Print every line of the listing below, starting with the line that holds "12/24/1826 | 54 | |" and going on through the line that holds "6/17/1825 | 68 | |", both included, and print nothing else.

╔══

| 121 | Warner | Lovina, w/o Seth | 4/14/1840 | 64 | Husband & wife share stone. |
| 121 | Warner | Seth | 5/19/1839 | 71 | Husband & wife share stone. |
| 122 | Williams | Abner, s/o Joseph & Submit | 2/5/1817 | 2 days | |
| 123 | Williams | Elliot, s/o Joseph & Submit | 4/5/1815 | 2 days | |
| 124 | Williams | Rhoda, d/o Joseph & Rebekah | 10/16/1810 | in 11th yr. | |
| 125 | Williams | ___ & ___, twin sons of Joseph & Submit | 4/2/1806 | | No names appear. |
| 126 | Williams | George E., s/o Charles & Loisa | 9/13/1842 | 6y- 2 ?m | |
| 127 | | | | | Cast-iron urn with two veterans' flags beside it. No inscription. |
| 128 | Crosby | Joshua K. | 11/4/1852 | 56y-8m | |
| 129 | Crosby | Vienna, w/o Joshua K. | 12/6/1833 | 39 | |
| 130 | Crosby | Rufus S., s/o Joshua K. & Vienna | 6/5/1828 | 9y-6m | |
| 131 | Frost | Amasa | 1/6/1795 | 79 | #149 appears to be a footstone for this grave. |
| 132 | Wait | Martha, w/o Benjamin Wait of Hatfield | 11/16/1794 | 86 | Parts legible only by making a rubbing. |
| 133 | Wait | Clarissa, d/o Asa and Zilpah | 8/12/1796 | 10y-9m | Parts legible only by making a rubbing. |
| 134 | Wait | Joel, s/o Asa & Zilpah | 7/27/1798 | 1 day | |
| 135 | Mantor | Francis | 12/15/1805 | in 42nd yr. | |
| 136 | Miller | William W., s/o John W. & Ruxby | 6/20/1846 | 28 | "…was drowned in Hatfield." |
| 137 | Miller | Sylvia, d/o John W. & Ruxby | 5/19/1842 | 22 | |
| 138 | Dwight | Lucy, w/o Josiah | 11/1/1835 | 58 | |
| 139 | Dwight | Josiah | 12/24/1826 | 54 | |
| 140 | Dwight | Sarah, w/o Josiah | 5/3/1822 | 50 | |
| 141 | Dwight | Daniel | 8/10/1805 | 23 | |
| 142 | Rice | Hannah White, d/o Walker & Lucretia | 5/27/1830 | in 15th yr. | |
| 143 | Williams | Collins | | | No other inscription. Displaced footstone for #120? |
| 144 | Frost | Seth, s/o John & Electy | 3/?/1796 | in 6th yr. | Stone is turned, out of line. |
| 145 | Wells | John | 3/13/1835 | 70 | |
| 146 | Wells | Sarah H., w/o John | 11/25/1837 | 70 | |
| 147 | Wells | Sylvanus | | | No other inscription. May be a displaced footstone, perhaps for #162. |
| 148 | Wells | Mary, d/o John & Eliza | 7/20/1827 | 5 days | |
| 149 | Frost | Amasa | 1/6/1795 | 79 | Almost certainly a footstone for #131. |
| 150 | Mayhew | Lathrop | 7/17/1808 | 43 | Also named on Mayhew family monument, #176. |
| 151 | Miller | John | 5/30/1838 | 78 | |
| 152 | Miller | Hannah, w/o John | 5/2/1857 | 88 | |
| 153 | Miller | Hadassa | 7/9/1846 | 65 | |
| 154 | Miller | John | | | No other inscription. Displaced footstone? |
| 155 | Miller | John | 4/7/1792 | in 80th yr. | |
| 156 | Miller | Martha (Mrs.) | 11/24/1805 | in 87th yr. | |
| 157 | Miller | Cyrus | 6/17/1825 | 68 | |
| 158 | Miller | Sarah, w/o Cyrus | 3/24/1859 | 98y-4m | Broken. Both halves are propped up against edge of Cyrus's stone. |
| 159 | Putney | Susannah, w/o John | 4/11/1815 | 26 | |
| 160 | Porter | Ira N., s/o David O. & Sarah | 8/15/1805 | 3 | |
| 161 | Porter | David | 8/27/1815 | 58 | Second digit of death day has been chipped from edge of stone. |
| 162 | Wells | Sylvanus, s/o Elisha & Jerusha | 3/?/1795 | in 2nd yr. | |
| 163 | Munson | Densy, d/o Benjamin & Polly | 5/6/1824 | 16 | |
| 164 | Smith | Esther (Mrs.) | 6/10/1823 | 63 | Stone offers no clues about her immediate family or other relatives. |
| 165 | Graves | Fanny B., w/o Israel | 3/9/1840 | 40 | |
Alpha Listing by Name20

╚══

> Response area
| 139 | Dwight | Josiah | 12/24/1826 | 54 | |
| 140 | Dwight | Sarah, w/o Josiah | 5/3/1822 | 50 | |
| 141 | Dwight | Daniel | 8/10/1805 | 23 | |
| 142 | Rice | Hannah White, d/o Walker & Lucretia | 5/27/1830 | in 15th yr. | |
| 143 | Williams | Collins | | | No other inscription. Displaced footstone for #120? |
| 144 | Frost | Seth, s/o John & Electy | 3/?/1796 | in 6th yr. | Stone is turned, out of line. |
| 145 | Wells | John | 3/13/1835 | 70 | |
| 146 | Wells | Sarah H., w/o John | 11/25/1837 | 70 | |
| 147 | Wells | Sylvanus | | | No other inscription. May be a displaced footstone, perhaps for #162. |
| 148 | Wells | Mary, d/o John & Eliza | 7/20/1827 | 5 days | |
| 149 | Frost | Amasa | 1/6/1795 | 79 | Almost certainly a footstone for #131. |
| 150 | Mayhew | Lathrop | 7/17/1808 | 43 | Also named on Mayhew family monument, #176. |
| 151 | Miller | John | 5/30/1838 | 78 | |
| 152 | Miller | Hannah, w/o John | 5/2/1857 | 88 | |
| 153 | Miller | Hadassa | 7/9/1846 | 65 | |
| 154 | Miller | John | | | No other inscription. Displaced footstone? |
| 155 | Miller | John | 4/7/1792 | in 80th yr. | |
| 156 | Miller | Martha (Mrs.) | 11/24/1805 | in 87th yr. | |
| 157 | Miller | Cyrus | 6/17/1825 | 68 | |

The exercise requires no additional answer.